If the process exits, the kernels automatically cleans up the bound socket.
When you say "ps -axu does not show it", I assume you mean that it doesn't show the solo process, so we can conclude that the solo process did exit, yet the socket is still bound.
One thing you might try is to use only 127.0.0.1 instead of 127.x.y.1. Some kernels might not treat 127.0.0.0 as a /8.
$addr = pack(CnC, 127, 0, 1);
I can't reproduce the problem, so I can't test this change.
On Wed, May 6, 2020 at 12:33 AM hertell [email protected] wrote:
I seem to get this problem more often now after i moved my scripts to a new centos 7 server (the previous was centos 6) The port is still locked, but ps -axu does not show it... The kernel is also the most recent kernel:
uname -r 3.10.0-1127.el7.x86_64
Is there a way to close the socket when not binding it anymore?
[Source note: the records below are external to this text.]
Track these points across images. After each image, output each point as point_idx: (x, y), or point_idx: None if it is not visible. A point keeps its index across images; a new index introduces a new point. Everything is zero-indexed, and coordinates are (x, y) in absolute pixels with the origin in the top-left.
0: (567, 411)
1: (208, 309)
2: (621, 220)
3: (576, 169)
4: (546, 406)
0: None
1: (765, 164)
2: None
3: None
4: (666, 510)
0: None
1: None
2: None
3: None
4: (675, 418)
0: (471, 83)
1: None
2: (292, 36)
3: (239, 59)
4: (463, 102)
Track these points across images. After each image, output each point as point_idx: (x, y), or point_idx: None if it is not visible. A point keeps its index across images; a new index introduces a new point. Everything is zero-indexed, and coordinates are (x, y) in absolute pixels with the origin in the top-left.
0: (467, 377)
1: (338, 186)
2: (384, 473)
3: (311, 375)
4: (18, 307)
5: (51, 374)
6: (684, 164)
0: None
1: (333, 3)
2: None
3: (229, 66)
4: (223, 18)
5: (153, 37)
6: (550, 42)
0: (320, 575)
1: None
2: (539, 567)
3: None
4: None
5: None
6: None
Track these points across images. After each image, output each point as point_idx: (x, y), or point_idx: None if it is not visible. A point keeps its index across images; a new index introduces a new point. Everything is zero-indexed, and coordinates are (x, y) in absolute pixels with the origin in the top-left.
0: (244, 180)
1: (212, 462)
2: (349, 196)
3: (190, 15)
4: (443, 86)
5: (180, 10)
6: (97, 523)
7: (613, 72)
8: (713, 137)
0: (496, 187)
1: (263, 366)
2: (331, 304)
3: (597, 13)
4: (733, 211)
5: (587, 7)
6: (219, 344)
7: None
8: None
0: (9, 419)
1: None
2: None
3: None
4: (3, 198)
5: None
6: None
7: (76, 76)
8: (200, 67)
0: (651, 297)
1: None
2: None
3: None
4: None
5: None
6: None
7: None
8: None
— You are receiving this because you commented. Reply to this email directly, view it on GitHub https://github.com/timkay/solo/issues/3#issuecomment-624488987, or unsubscribe https://github.com/notifications/unsubscribe-auth/AAAP46BN763BNKX4457D2CTRQEHCZANCNFSM4CZ2PYYQ .
I have now had this fix ($addr = pack(CnC, 127, 0, 1);) since your suggestion, and the port has not been locked since then, so for me this has helped :-)
I have to return to this issue again.. I have had now almost on a daily base a cron job which is run every 5 minutes that can't get the port unlocked, and i need to change the port.
On the old centos 6 server this was never an issue, but now running on centos 7 this has been a really big problem.. :-(
Hi, Hertell,
Suppose you have a cron job:
-
-
-
-
- solo -port=10000 echo hello >>hello.txt
-
-
-
Are you saying that something like this will get stuck because solo doesn't free up the port sometimes?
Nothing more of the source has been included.